Hartman, an associate professor at the University of Kansas, stitches together (literally) two art forms, visual and literary. The former aspect draws in viewers from a distance; together, the images and text set the hook. The goal, Hartman writes, is to show reverence for the power in language and image to illuminate experience within the imagination. She types. She stitches. She paints. She scores.

There are narratives of pain and joy, petitions for grace and strength, some works with finite storylines and others that will continue to develop so long as Hartman draws breath. No, you get no excerpts here. The only way to truly appreciate the pieces is to see and read them yourself. You'll need to allot a decent-sized chunk of time; one work alone, I Wrote a Short Story (Rhyming the Lines) is twenty-seven feet long.

File Reliquary, one panel of which is shown above, under the "ongoing" category. Hartman creates each panel after a birthday, to sum up the previous year. Sort of gives new meaning to the term "life's work," doesn't it?

Hartman's chosen materials, media and techniques influence more than the purely visual parts of her art.
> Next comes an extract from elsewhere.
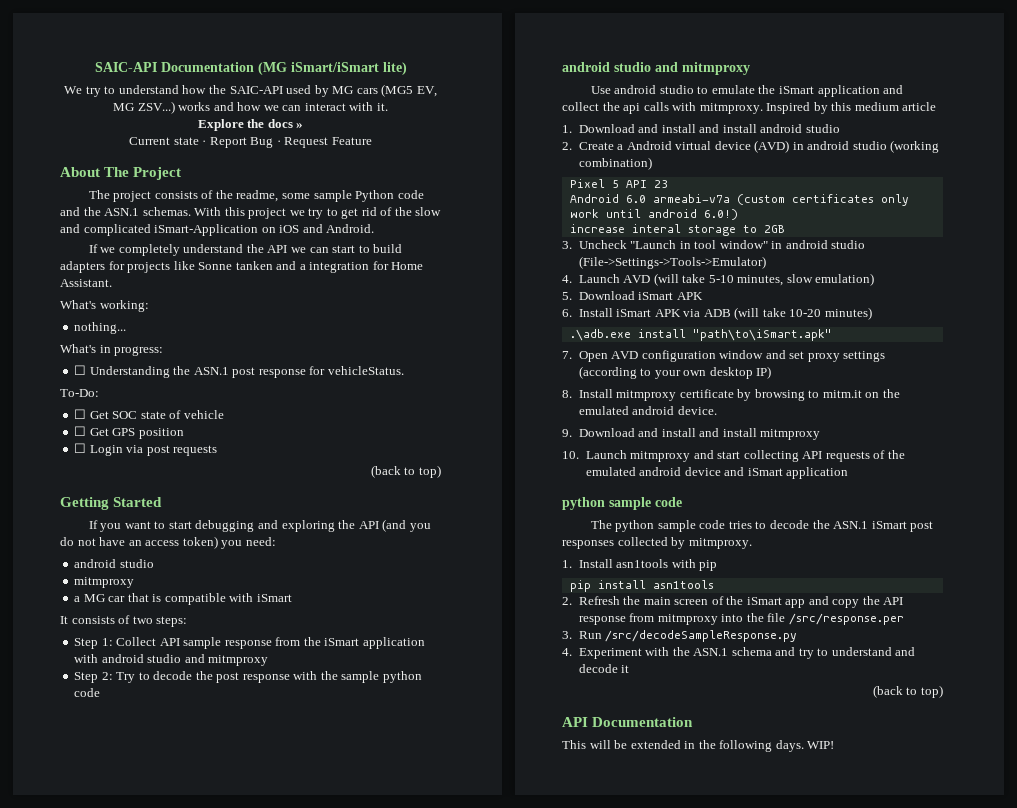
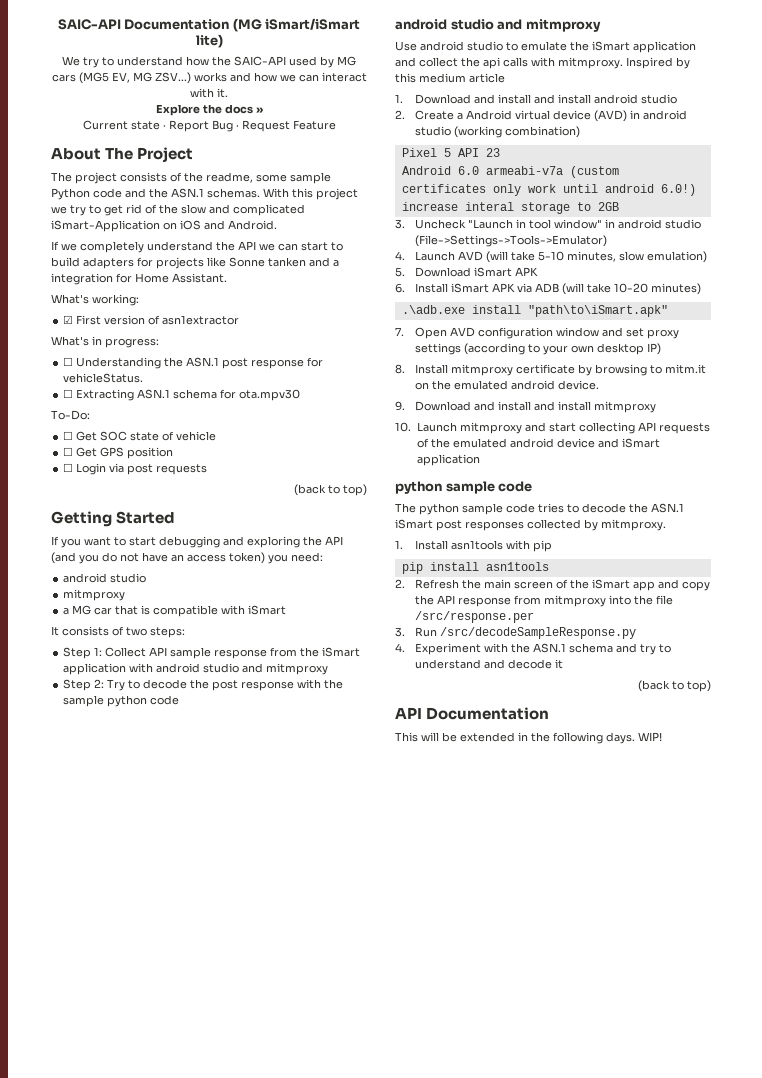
[74,322,127,334] nothing... -> [63,315,240,325] ☑ First version of asn1extractor
(404, 370) none -> [63,389,301,401] // ☐ Extracting ASN.1 schema for ota.mpv30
They also reinforce the idea of life — and of the memories created over a lifetime —as fragile and alterable, things constructed and assembled bit by bit. 

In her words: Sewing into paper, writing, and recollecting upon paper, stippling paper, and agitating paper with ink and needle, creates an obsessive surface quality that acts as a metaphor for memory itself, and for memory’s tendency to agitate, to poke and to be embellished. For example: On March 15, 1979, the Police stopped in Kansas City while touring in support of their first album, Outlandos d'Amour. They played at a club, no longer extant, called One Block West.

According to Sting, seven people showed up. But around here, in the early 1980s, you couldn't swing a stick at Parody Hall or Blayney's without hitting at least eight people claiming to have been at the One Block West show.

What does that have to do with Hartman's work? Only this: Don't read this post, look at the image up top and spend the next 20 years convincing yourself you saw Rhyming the Lines. Go make some honest memories with the real thing.